# Task prompt
Among the entries below, find each line with "обучение" and show it.

# Extracted records
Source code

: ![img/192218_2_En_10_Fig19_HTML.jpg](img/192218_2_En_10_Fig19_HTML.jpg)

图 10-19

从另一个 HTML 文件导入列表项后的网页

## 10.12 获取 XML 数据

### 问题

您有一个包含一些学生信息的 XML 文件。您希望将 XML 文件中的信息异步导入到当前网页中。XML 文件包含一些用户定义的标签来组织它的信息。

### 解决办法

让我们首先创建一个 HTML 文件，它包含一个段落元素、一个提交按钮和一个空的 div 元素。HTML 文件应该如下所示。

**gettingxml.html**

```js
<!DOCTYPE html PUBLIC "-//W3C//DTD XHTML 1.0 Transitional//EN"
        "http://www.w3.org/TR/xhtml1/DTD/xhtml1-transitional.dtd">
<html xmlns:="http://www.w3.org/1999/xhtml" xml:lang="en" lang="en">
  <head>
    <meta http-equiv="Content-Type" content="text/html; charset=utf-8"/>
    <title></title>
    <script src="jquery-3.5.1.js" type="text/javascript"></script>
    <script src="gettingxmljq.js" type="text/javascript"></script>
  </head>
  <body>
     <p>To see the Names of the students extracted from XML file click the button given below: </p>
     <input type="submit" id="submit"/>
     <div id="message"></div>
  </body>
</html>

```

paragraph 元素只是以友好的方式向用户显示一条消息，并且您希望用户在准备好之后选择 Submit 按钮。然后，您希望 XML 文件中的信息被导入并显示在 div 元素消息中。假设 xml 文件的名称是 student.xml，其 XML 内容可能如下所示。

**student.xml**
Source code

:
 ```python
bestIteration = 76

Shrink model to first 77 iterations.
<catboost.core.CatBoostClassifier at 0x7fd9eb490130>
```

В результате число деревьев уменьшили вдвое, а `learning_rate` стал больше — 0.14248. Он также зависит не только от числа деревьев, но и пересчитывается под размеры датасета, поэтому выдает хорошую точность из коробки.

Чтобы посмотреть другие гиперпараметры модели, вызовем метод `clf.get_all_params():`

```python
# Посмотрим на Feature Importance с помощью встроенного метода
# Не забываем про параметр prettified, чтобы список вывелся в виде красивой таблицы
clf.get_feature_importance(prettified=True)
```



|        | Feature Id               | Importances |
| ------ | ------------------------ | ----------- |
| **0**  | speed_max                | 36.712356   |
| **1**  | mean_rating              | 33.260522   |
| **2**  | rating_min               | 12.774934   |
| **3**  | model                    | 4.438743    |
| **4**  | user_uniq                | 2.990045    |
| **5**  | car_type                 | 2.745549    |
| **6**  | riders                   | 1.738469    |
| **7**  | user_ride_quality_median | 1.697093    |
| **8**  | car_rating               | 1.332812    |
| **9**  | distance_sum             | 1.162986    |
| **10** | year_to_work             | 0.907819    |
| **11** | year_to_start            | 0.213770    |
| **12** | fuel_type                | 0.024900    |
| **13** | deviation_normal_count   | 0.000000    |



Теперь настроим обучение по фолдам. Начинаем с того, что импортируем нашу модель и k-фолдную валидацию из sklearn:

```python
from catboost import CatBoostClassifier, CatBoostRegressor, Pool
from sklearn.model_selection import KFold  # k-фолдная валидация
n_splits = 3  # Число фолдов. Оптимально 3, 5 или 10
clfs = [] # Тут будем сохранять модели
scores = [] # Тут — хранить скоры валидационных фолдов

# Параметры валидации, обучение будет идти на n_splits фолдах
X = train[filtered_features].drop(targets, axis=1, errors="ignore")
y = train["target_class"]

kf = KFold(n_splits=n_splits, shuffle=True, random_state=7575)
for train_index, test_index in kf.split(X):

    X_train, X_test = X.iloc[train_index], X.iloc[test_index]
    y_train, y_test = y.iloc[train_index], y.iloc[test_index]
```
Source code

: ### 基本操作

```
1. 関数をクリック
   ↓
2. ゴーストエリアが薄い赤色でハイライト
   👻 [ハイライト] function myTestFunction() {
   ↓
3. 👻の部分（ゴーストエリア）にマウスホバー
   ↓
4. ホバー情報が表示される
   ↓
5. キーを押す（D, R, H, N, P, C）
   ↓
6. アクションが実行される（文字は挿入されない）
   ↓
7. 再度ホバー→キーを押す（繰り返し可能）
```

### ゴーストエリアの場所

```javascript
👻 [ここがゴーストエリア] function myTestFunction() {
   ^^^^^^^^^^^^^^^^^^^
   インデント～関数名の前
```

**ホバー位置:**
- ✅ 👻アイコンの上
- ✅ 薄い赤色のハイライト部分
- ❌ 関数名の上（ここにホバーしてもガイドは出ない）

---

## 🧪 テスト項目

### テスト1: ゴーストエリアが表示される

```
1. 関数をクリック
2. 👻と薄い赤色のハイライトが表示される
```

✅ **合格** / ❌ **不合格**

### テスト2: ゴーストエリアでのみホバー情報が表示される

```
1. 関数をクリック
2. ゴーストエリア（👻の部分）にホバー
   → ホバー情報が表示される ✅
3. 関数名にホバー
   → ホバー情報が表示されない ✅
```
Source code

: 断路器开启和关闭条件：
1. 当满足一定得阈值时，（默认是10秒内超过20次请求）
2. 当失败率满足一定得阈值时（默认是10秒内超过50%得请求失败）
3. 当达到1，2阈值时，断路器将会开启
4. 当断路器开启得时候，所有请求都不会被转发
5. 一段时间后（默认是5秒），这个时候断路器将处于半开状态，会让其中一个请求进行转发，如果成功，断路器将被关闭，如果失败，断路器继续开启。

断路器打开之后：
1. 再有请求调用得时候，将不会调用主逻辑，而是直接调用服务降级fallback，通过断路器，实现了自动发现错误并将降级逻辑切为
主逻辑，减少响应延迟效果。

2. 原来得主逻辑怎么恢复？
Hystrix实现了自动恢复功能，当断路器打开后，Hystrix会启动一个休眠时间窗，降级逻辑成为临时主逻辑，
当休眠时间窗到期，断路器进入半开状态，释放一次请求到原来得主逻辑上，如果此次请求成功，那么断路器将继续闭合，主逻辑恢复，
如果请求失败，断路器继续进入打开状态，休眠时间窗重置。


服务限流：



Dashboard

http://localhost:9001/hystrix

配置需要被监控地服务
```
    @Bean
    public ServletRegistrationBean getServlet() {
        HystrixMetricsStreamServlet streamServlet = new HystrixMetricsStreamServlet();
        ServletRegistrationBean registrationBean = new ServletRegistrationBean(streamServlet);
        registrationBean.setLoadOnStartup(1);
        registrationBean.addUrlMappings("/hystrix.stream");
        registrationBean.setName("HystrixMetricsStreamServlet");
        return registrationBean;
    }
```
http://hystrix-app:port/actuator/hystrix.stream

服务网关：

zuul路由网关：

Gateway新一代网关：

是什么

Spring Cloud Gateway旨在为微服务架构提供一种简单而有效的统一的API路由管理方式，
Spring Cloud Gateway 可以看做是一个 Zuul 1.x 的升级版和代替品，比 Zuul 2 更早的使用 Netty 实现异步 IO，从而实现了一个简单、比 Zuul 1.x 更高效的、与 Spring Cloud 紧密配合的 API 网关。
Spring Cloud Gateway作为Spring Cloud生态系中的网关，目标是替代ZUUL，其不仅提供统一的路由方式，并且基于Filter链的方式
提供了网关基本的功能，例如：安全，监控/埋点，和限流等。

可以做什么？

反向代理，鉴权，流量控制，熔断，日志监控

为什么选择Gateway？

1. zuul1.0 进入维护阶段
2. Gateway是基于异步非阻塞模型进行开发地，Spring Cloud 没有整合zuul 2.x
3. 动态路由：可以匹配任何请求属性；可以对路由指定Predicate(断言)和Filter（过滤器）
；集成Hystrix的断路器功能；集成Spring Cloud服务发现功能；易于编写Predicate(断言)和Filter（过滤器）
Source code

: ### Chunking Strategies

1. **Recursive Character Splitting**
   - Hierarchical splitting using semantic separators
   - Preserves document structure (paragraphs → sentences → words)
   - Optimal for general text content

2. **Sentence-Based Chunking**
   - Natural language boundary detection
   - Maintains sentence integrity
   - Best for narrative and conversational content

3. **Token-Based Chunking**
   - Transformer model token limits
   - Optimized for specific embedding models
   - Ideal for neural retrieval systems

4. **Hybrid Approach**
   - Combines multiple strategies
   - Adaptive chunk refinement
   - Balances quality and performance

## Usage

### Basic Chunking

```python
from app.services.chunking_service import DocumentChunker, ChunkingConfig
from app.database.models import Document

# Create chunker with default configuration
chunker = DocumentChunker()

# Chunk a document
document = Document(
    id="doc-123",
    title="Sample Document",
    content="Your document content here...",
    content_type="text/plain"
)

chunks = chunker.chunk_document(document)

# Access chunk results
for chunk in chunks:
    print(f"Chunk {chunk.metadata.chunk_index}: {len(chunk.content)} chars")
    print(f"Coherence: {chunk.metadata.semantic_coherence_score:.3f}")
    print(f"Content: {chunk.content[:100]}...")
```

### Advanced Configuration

# Answer for this exercise
Теперь настроим обучение по фолдам. Начинаем с того, что импортируем нашу модель и k-фолдную валидацию из sklearn:
# Параметры валидации, обучение будет идти на n_splits фолдах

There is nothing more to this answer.